Schreiben Sie aus dem Übungstext unten die Stelle ab, die mit „Schon wieder einen“ beginnt und bis einschließlich „Verachtung zu strafen.“ weitergeht.

» **Übungstext**
++++++++
Schon wieder einen Fehler gemacht, in alte Muster verfallen, oder gar traumatische Erfahrungen gemacht - das Leben läuft nicht immer glatt, aber das ist kein Grund, sich selbst mit Verachtung zu strafen.
An vielen ganz persönlichen Beispielen der Autorin wird hier schön geschildert, wie man einen besseren, liebevolleren Umgang mit sich selbst pflegt. Gerade, wenn man schweres Leid erlebt hat, ist die erste Reaktion tatsächlich sehr wütend zu werden. Wütend auf den anderen, wütend auf sich selbst, weil man vielleicht etwas zu gelassen hat, was man eigentlich garnicht möchte, viel zu lange an jemandem/etwas gehangen hat, das einem nicht gut tut. Was auch immer. Nur sich selbst dafür zu knechten und "auszupeitschen" hilft nichts. Es gilt" die Peitsche aus der Hand zu legen und sich stattdessen in eine Kuscheldecke zu hüllen", schreibt es hier.
Durch Selbstmitgefühl gehen wir durch unseren Schmerz durch, um ihn zu heilen, uns selbst zu trösten und dadurch an Energie zu gewinnen, gemachte Fehler in einem neuen Licht zu sehen und etwas im Leben zu verändern und in der Persönlichkeit zu wachsen, statt uns selbst immer selbst zu demütigen, wie "blöd" wir eigentlich waren.
Ein Buch das mir half/hilft, erlebtes Trauma/berufliche und private Enttäuschungen zu überwinden, indem ich mich nicht mehr dafür fertig machte, sondern - mal wieder - zu üben, mich selbst in den Arm zu nehmen und zu trösten, weil es sonst niemand tut/tat und durch Vergebung und Selbstmitgefühl hoffentlich jetzt den Ausweg aus einer andauernden negativen Spirale zu finden.
++++++++
» **Datenauszüge**
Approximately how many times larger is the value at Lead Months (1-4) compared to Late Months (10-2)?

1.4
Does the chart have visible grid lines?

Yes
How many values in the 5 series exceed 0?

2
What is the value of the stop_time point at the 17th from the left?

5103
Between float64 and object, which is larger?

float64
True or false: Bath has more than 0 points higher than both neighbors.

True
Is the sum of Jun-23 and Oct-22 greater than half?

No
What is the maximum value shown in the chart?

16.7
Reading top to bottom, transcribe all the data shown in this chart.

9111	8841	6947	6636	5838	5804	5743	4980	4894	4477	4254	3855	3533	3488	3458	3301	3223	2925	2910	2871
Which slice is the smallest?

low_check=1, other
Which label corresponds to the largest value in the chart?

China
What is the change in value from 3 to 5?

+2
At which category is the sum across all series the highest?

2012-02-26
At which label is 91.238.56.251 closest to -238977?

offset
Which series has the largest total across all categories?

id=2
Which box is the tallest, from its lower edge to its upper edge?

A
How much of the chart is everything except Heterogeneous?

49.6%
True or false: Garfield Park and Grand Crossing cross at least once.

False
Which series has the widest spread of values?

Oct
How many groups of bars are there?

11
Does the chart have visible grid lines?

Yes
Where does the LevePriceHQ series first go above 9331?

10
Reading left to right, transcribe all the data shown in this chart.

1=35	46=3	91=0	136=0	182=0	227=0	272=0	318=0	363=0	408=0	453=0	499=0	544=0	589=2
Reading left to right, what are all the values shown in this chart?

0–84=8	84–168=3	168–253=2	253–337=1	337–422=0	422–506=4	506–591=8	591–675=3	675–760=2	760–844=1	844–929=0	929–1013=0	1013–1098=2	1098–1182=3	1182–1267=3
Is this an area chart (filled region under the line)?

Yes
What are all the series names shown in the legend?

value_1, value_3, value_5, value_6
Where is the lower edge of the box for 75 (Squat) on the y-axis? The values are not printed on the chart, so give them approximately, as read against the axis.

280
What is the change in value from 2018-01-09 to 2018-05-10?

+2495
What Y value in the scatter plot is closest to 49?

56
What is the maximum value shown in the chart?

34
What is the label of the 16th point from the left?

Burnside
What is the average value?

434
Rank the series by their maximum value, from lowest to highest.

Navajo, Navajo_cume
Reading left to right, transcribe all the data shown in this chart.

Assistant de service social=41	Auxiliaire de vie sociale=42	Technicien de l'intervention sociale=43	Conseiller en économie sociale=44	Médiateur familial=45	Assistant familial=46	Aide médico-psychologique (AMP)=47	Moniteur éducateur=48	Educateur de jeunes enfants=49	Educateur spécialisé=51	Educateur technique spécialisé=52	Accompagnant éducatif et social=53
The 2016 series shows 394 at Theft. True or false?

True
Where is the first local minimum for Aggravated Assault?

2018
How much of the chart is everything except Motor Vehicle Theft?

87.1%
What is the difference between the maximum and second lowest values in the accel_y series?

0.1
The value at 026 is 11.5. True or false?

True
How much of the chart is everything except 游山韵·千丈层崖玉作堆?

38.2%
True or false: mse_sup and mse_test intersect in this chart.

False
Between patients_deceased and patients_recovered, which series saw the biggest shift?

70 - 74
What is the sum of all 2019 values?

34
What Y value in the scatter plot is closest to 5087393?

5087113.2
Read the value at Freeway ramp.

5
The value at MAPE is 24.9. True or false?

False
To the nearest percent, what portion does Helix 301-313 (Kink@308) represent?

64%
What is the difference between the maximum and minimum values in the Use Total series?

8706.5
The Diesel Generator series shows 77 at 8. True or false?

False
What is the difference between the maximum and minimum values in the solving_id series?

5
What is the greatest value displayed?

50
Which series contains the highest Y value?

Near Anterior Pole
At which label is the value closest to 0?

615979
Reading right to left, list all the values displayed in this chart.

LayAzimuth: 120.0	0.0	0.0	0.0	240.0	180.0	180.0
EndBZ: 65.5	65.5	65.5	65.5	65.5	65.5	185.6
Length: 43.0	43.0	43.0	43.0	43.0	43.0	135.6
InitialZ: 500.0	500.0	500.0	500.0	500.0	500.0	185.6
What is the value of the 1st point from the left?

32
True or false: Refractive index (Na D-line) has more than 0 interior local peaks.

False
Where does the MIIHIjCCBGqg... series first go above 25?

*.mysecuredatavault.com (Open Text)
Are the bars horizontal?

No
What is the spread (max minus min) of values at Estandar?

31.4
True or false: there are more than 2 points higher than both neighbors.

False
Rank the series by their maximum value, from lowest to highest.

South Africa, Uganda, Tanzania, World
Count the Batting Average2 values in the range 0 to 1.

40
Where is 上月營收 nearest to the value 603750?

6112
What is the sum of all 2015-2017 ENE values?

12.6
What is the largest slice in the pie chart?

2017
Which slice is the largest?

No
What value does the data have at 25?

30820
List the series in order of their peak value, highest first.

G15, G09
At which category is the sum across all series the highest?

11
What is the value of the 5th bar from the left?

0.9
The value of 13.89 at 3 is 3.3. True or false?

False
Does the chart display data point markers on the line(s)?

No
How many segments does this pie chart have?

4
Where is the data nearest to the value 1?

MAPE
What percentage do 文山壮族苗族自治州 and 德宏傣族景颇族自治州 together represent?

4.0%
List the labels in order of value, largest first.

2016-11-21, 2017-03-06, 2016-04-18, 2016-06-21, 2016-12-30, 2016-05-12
++++++++
» **Schriftliche Antwort**
Schon wieder einen Fehler gemacht, in alte Muster verfallen, oder gar traumatische Erfahrungen gemacht - das Leben läuft nicht immer glatt, aber das ist kein Grund, sich selbst mit Verachtung zu strafen.